Iran and the so-called P5+1 group of major countries struck an interim six-month deal on Iran's nuclear programme on Saturday.
The deal constrains Iran's nuclear programme in return for limited sanction reliefs - among other things, Iran can maintain its oil exports at the current level.
The market reacted by sending the oil price down to USD108-109/bl on Monday morning, from USD111/bl on Friday.
On Saturday, Iran and the so-called P5+1 group consisting of the US, UK, France, Russia, China and Germany agreed on an interim deal regarding Iran’s nuclear programme. The deal constrains Iran’s nuclear programme and, in return, Iran has been giving limited sanction reliefs (see White House Fact Sheet for further details). Key points from the agreement are as follows.
The deal runs for six months as the two sides continue to work on a final agreement.
It allows Iran to maintain oil exports at the current level of around 1 mb/day (60% below pre-2012 sanctions level) and no new sanctions will be put on Iran’s oil export.
The sanction relief is reversible if Iran fails to live up to its side of the agreement.
The deal is a major step forward in the negotiations on Iran’s nuclear programme following a decade of struggles. Brent Crude January 2014 is currently trading around USD108-109/bl – down around USD2/bl since Friday. As Iran is not allowed to increase its oil exports, the effect probably reflects relief in the market that the sides are finally moving closer together and an expectation that the momentum will continue to grow. However, a permanent deal in six months remains far from a done deal. Israel and Saudi Arabia have already (not surprisingly) voiced their opposition to the deal and so have some members of the US Congress. Furthermore, it also remains to be seen whether Iran will live up to its obligations as part of the agreement.
If the parties can build on the current momentum and land a final agreement over Iran’s nuclear programme, Iran would, in return, probably be allowed to regain access to the global oil market. This would have two significant effects on the oil price.
A positive supply shock from increasing global oil production and oil exports (Iran has the world’s fourth-largest oil reserves). This would be negative for the oil price.

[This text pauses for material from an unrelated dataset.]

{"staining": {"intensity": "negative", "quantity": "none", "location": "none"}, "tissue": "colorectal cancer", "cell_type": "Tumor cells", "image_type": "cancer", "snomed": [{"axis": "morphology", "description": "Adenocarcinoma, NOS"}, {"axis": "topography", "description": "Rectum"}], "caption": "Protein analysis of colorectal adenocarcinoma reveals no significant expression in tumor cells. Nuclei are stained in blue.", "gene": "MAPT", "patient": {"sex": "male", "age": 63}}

However, note that Saudi Arabia would be likely to adjust its oil production to dampen the price decline.
A deal on Iran’s nuclear programme would be likely to ease geopolitical tensions in the Middle East. This would also be negative for the oil price as the geopolitical premium declines.
As we argue in Commodities Research: What if Iran’s oil returns to the market?, 20 November, a fall below USD100/bl from the current level around USD109/bl would not be an unthinkable consequence of a final agreement that allows Iran’s oil to return to the market.